== Excerpted data

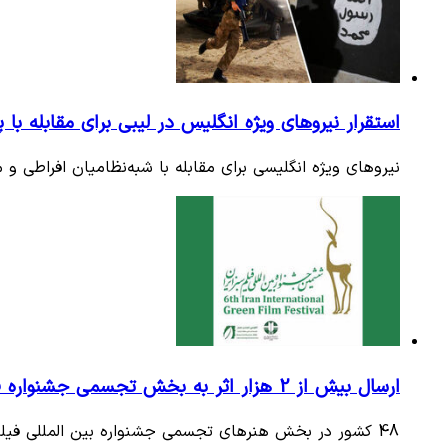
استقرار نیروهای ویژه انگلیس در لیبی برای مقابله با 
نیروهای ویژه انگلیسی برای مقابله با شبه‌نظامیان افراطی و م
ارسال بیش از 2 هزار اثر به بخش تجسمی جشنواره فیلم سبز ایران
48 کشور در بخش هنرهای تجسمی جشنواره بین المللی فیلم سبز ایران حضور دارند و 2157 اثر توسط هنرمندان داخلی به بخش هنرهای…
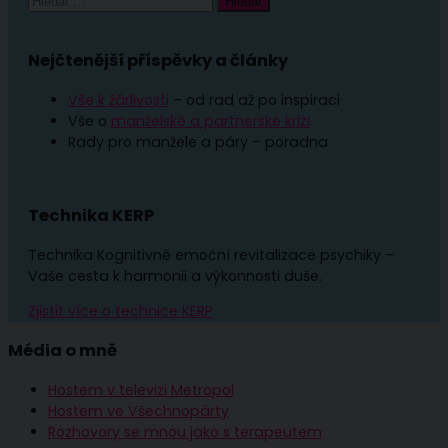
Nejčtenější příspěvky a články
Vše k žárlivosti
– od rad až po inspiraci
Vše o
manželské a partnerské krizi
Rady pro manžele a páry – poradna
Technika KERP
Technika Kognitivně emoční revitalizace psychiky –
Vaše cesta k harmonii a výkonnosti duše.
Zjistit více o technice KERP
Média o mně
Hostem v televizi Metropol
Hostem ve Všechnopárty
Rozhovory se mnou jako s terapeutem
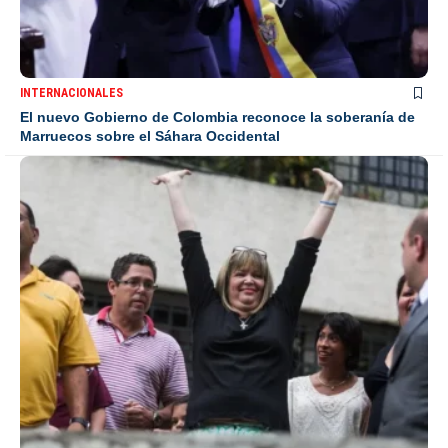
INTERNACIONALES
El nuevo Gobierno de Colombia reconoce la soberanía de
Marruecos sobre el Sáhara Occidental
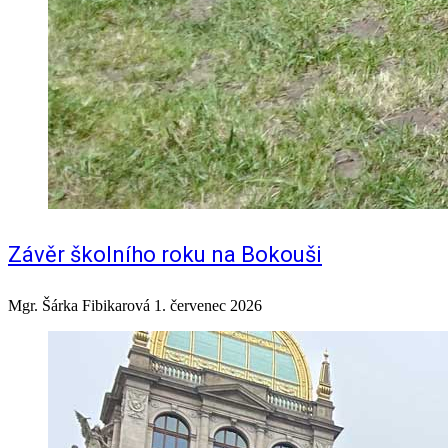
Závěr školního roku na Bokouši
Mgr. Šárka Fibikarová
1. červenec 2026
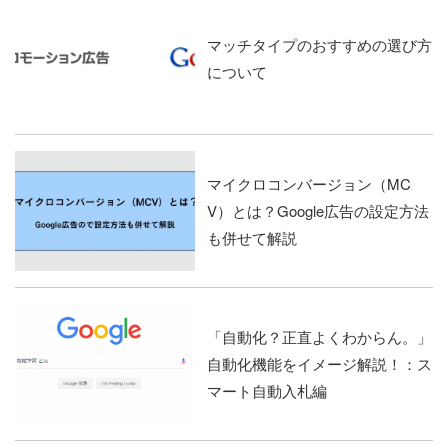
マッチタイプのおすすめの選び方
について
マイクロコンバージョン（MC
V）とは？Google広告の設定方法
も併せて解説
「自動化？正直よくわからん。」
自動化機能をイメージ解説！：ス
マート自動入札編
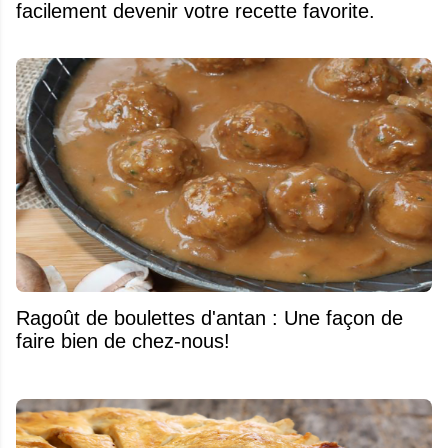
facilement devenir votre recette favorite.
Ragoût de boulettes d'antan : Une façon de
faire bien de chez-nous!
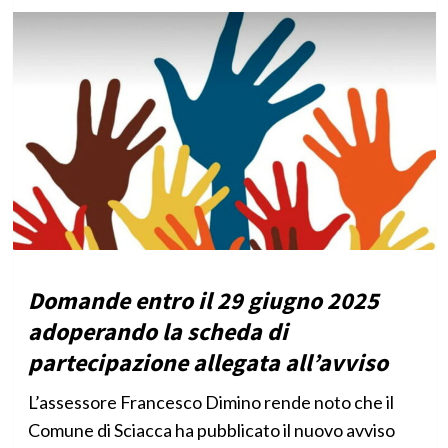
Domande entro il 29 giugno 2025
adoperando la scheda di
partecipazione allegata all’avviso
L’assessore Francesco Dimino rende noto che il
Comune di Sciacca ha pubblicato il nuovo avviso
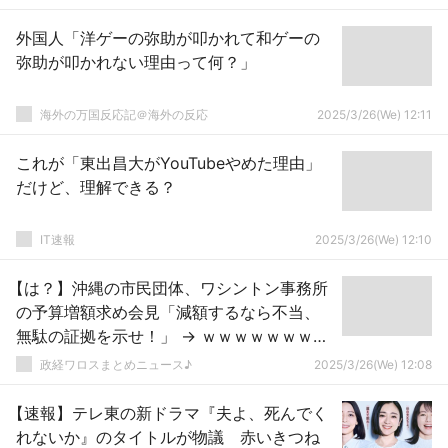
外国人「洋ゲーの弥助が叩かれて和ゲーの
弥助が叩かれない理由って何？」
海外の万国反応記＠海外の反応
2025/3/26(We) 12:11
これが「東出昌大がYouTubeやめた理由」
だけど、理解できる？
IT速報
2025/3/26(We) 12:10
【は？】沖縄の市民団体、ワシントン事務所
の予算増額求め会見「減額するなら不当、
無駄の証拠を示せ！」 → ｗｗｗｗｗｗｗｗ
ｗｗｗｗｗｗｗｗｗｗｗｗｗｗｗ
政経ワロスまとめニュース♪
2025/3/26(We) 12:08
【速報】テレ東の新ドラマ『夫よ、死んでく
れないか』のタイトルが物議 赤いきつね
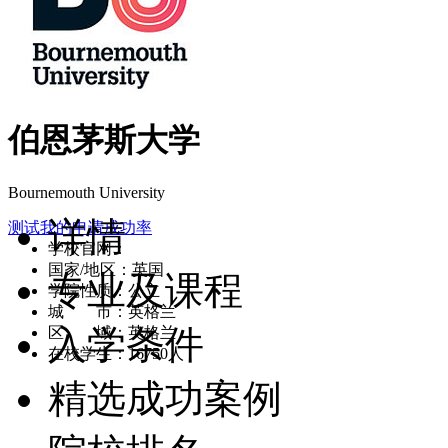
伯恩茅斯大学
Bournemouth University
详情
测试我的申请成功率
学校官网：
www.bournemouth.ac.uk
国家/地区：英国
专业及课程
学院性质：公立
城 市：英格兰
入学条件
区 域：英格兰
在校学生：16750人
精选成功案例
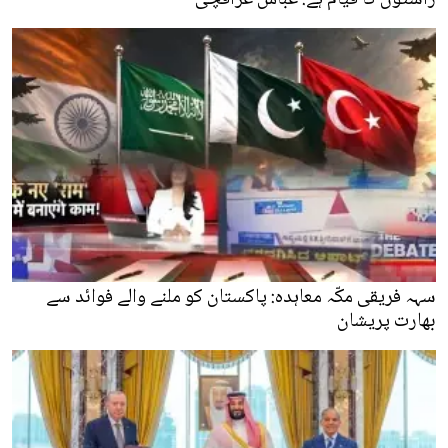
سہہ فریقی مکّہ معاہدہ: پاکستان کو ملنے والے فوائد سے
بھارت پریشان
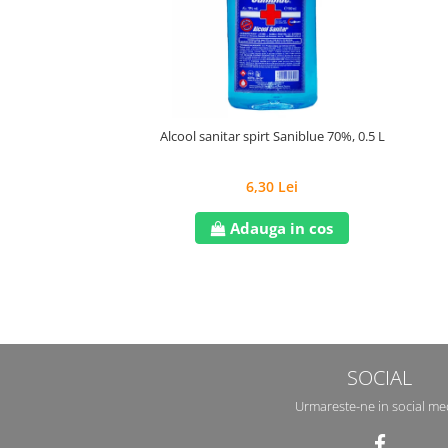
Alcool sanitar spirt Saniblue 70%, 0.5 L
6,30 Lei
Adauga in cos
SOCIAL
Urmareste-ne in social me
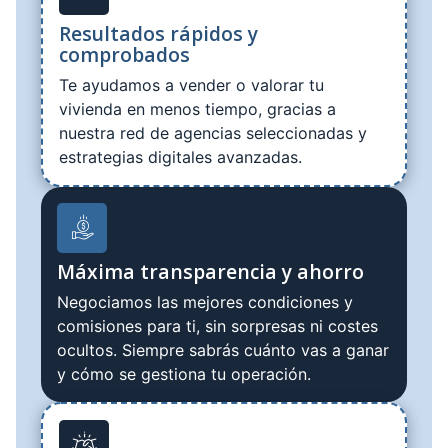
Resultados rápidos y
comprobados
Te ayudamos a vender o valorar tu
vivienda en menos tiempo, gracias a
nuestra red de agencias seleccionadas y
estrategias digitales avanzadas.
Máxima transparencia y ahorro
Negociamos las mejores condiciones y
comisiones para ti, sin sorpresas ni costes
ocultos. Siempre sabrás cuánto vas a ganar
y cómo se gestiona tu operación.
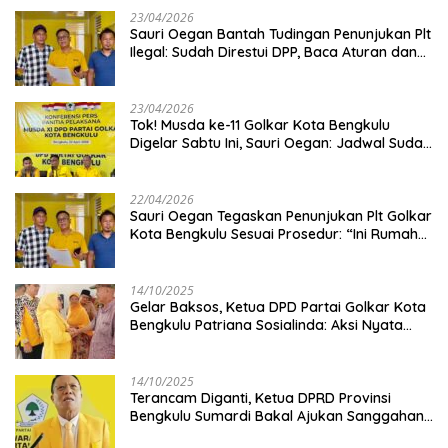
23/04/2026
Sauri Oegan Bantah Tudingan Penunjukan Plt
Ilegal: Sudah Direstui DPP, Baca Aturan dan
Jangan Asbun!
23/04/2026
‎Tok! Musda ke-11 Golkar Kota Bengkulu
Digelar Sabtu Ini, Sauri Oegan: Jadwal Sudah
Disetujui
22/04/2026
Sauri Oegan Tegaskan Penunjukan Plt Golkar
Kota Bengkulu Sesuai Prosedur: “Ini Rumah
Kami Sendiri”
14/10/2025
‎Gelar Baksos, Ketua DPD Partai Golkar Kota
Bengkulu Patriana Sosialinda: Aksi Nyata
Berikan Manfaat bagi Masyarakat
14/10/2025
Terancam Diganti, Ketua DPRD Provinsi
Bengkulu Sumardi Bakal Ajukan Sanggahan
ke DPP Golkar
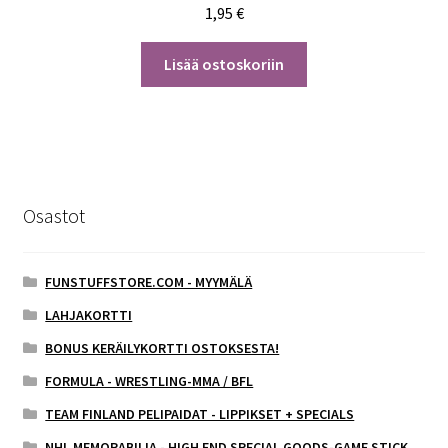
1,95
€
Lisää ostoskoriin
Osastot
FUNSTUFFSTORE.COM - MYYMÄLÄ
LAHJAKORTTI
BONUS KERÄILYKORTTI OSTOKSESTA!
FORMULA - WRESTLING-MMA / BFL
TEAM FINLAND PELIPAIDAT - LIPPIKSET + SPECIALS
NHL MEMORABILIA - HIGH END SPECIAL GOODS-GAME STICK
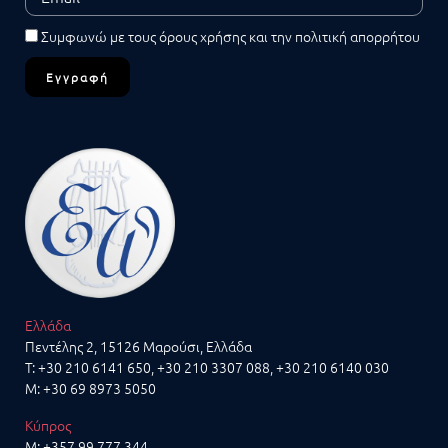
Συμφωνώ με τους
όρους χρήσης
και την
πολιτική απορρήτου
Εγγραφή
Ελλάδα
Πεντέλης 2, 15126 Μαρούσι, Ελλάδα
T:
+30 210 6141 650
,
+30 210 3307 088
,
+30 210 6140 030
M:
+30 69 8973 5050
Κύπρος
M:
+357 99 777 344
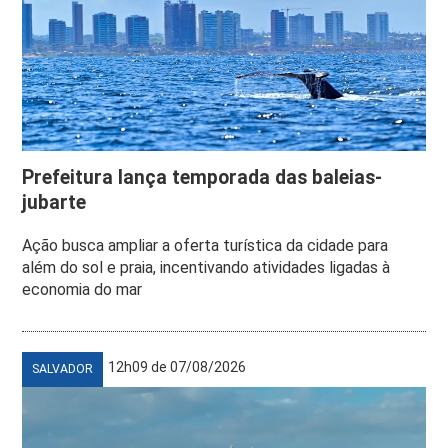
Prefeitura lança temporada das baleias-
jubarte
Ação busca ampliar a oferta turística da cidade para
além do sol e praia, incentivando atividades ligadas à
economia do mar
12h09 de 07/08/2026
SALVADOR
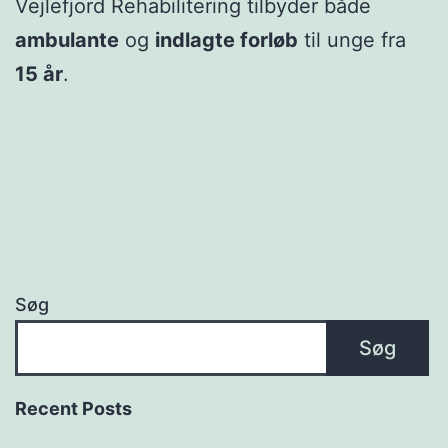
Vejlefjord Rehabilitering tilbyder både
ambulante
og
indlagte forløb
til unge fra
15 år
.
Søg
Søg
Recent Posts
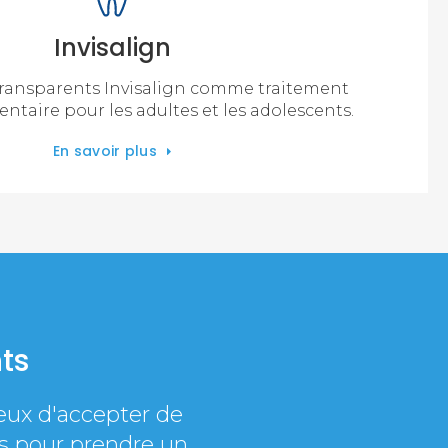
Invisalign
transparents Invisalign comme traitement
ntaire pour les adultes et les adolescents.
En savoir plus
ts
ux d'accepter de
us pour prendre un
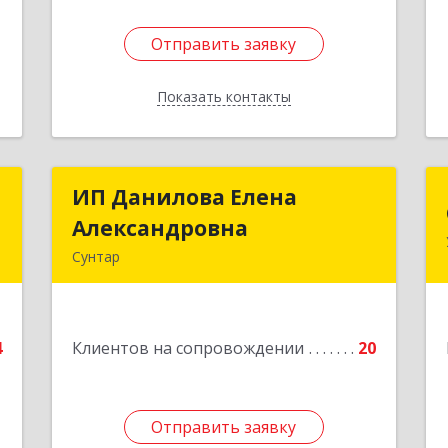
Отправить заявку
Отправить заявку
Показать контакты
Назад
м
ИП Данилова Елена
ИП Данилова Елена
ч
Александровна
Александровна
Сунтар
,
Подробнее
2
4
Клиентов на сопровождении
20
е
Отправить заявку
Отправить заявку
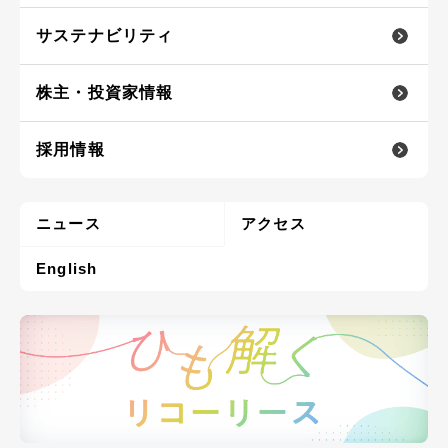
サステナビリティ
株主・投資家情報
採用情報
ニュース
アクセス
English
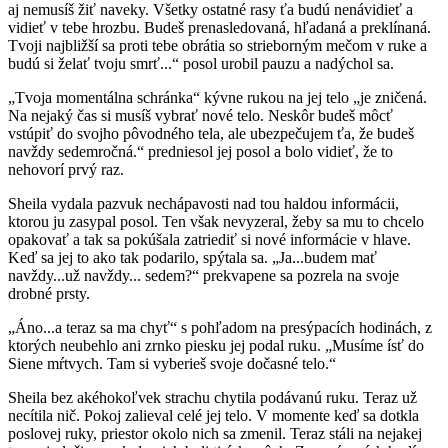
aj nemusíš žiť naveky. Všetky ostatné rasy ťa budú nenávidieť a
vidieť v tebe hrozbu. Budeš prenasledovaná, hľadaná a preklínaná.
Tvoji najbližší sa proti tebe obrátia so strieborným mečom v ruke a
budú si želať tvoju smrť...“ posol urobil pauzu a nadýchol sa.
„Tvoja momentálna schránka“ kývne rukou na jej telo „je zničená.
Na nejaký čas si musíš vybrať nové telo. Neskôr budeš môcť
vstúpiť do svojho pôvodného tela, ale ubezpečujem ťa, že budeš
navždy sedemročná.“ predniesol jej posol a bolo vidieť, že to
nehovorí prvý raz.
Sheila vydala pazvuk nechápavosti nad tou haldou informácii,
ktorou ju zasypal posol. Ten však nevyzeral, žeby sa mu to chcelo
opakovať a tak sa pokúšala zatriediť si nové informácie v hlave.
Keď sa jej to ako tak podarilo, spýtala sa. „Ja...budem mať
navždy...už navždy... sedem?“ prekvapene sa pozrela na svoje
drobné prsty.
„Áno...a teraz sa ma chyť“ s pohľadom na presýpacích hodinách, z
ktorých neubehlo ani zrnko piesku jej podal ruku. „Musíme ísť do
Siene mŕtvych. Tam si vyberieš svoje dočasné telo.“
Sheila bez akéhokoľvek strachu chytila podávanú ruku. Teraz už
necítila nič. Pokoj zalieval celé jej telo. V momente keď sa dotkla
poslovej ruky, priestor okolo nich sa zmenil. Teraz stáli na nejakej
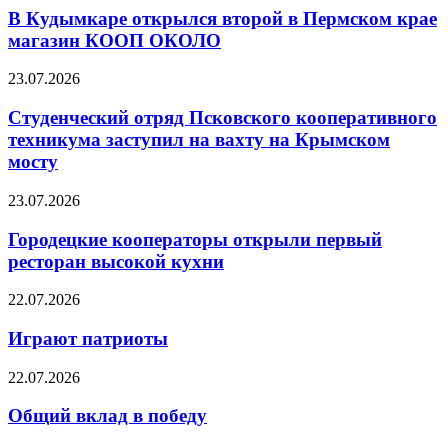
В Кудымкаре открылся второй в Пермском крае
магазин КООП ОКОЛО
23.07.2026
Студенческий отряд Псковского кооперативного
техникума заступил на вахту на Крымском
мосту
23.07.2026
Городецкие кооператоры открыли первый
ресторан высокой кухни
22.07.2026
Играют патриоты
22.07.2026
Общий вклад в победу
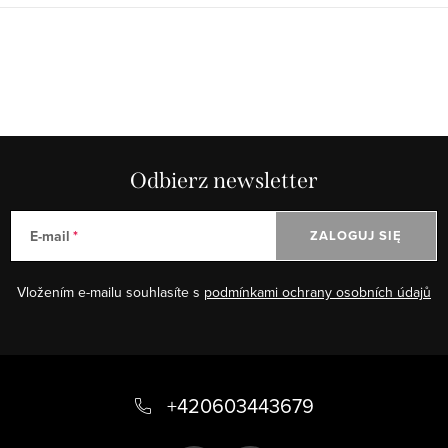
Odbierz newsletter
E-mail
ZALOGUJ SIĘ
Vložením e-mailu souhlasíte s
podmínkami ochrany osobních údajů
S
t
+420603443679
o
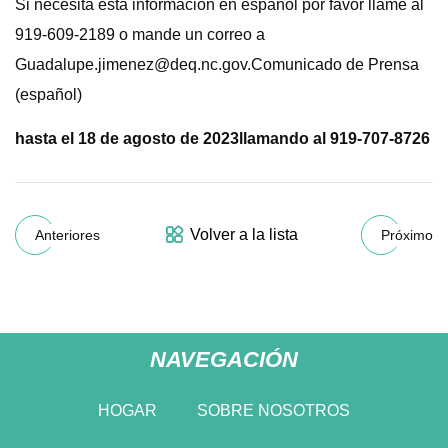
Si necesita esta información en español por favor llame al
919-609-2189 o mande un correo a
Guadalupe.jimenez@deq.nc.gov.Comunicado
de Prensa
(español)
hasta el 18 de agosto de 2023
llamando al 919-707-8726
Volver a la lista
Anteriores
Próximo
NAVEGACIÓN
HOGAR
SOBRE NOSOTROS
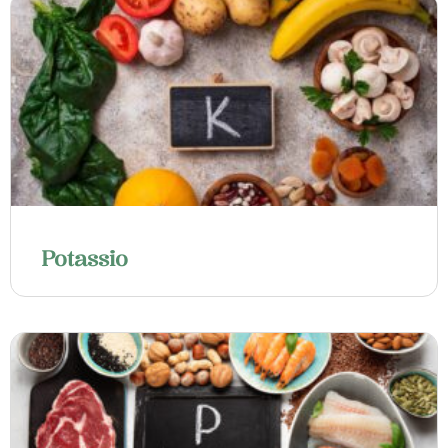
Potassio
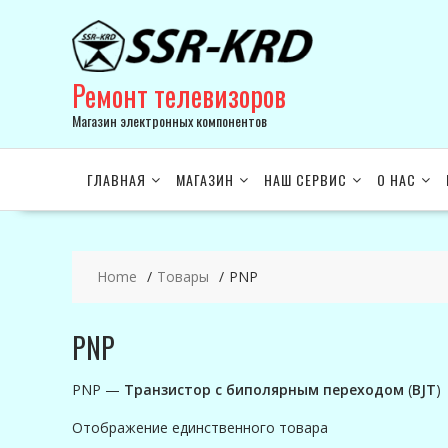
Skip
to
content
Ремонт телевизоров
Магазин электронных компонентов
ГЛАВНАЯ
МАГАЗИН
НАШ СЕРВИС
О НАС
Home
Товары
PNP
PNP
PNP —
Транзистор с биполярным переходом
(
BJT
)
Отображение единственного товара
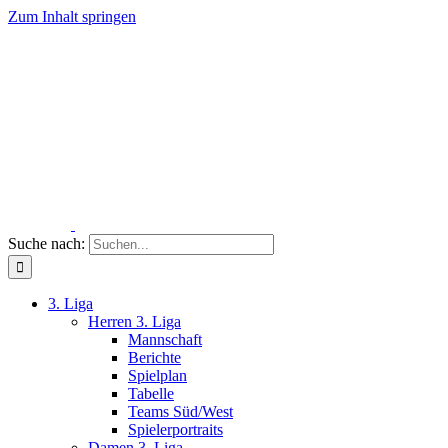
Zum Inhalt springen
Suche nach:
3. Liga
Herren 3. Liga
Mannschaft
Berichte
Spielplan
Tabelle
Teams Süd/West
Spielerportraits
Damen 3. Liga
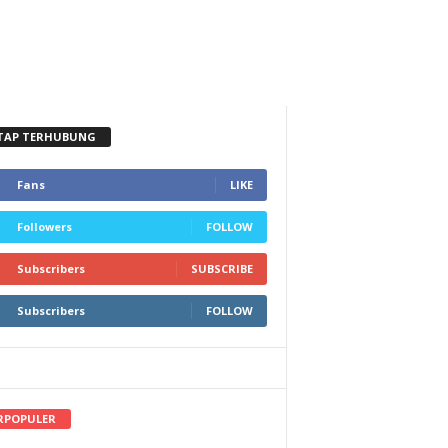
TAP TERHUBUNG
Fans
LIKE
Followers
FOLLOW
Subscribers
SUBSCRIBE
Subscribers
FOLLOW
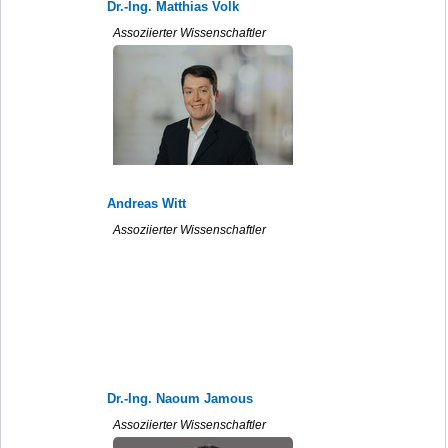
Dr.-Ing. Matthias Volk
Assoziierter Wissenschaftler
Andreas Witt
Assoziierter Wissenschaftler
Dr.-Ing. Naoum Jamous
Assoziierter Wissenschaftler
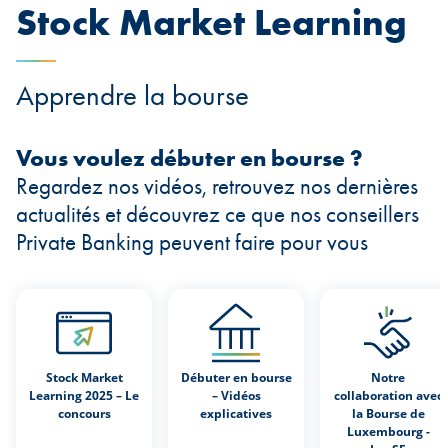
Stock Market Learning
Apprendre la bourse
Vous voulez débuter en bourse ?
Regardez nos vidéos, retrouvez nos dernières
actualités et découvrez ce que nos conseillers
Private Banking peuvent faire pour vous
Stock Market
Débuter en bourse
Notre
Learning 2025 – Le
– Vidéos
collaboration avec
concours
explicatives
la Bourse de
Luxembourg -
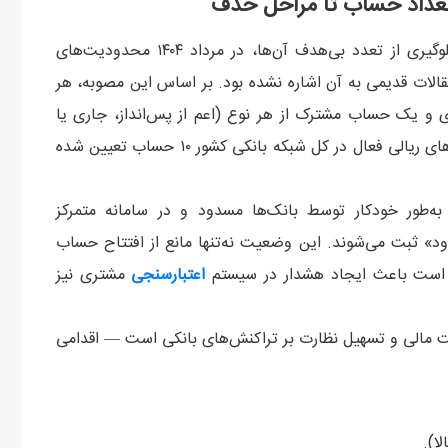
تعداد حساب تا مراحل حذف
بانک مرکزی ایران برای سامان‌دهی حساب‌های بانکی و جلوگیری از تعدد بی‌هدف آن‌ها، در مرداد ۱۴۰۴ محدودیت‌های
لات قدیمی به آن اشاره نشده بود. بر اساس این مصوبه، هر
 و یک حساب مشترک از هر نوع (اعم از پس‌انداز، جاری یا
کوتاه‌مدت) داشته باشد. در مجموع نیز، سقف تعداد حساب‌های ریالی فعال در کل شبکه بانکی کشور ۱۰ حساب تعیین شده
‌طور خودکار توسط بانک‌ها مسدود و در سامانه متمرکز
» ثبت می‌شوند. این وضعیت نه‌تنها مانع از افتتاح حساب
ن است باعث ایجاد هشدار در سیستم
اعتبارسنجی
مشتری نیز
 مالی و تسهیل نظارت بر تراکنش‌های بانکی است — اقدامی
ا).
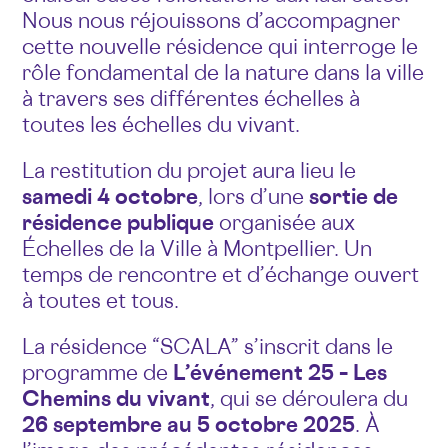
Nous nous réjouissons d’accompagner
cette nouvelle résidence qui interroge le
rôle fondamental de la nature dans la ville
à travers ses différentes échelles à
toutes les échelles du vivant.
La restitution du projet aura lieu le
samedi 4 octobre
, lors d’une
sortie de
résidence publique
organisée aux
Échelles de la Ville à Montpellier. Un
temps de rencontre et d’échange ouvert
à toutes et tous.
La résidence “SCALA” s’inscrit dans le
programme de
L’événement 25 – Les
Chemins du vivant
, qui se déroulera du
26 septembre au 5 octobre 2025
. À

====

→ Work instruction:
From the material above, copy the text word for word, beginning at the line that contains "INTERNACIONALES" and stopping after the line that contains "れないか』のタイトルが物議 赤いきつね". Leave out the picture markers.

→ Answer:
INTERNACIONALES
El nuevo Gobierno de Colombia reconoce la soberanía de
Marruecos sobre el Sáhara Occidental
Závěr školního roku na Bokouši
Mgr. Šárka Fibikarová
1. červenec 2026
マッチタイプのおすすめの選び方
について
マイクロコンバージョン（MC
V）とは？Google広告の設定方法
も併せて解説
「自動化？正直よくわからん。」
自動化機能をイメージ解説！：ス
マート自動入札編
facilement devenir votre recette favorite.
Ragoût de boulettes d'antan : Une façon de
faire bien de chez-nous!
Domande entro il 29 giugno 2025
adoperando la scheda di
partecipazione allegata all’avviso
L’assessore Francesco Dimino rende noto che il
Comune di Sciacca ha pubblicato il nuovo avviso
外国人「洋ゲーの弥助が叩かれて和ゲーの
弥助が叩かれない理由って何？」
海外の万国反応記＠海外の反応
2025/3/26(We) 12:11
これが「東出昌大がYouTubeやめた理由」
だけど、理解できる？
IT速報
2025/3/26(We) 12:10
【は？】沖縄の市民団体、ワシントン事務所
の予算増額求め会見「減額するなら不当、
無駄の証拠を示せ！」 → ｗｗｗｗｗｗｗｗ
ｗｗｗｗｗｗｗｗｗｗｗｗｗｗｗ
政経ワロスまとめニュース♪
2025/3/26(We) 12:08
【速報】テレ東の新ドラマ『夫よ、死んでく
れないか』のタイトルが物議 赤いきつね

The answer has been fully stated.